All of the Company’s outstanding senior notes, listed in the table above, are unsecured and rank equally in right of payment with the Company’s other unsecured senior indebtedness. Interest on each series of the senior notes is payable semiannually. The Company may, at its option, redeem some or all of any series of senior notes at any time by paying 100% of the principal amount, plus accrued and unpaid interest, if any, to the date of repurchase, and if redeemed prior to the date of maturity, a make-whole premium.

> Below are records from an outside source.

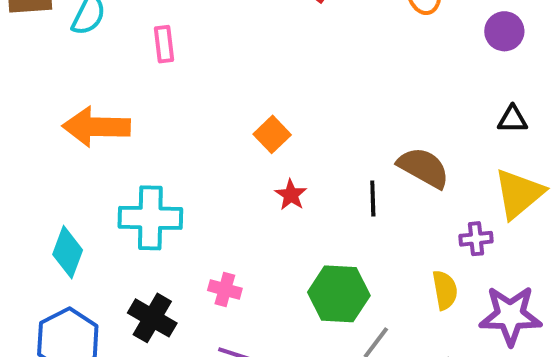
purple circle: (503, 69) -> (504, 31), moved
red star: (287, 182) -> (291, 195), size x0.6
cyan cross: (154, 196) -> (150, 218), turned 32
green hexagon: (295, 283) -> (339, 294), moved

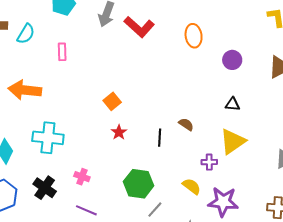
brown semicircle: (423, 168) -> (186, 124), size x0.6
yellow semicircle: (445, 290) -> (192, 186), turned -48

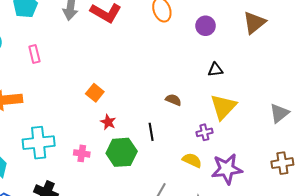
black line: (160, 138) -> (151, 132), moved
pink cross: (82, 177) -> (82, 153), moved
green hexagon: (139, 184) -> (122, 152), moved

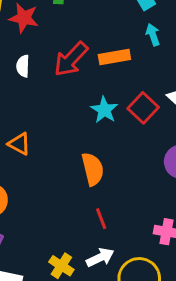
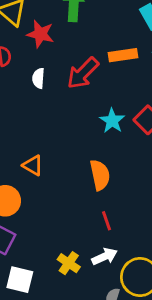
orange rectangle: (114, 57) -> (123, 55), moved
orange triangle: (19, 144) -> (33, 165), moved

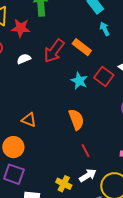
orange rectangle: (123, 55) -> (82, 47), moved, turned 54
white semicircle: (38, 78) -> (24, 59), turned 72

The fair value of the senior notes is based on recent bid prices in an active market and is therefore classified as Level 1 in the fair value hierarchy (Note 14).  The 1.55% Senior Notes are due in September 2017 and are therefore recorded, net of the related unamortized discount and debt issuance costs, within Current portion of long-term debt in the accompanying Condensed Consolidated Balance Sheets as of March 31, 2017.

 

On April 5, 2017, the Company issued $400.0 principal amount of unsecured 2.20% Senior Notes due April 1, 2020 at 99.922% of face value (the “2020 Senior Notes”) and $350.0 principal amount of unsecured 3.20% Senior Notes due April 1, 2024 at 99.888% of face value (the “2024 Senior Notes” and, together with the 2020 Senior Notes, the “Notes”).  Interest on each of these series of Notes is payable semi-annually on April 1 and October 1 of each year, commencing on October 1, 2017.  The Company may, at its option, redeem some or all of the Notes at any time by paying 100% of the principal amount, plus accrued and unpaid interest, if any, to the date of the repurchase, and if redeemed prior to the date of maturity, a make-whole premium.  If the Company redeems some or all of the 2024 Senior Notes on or after February 1, 2024, the Company shall pay 100% of the principal amount, plus accrued and unpaid interest, if any, to the date of repurchase.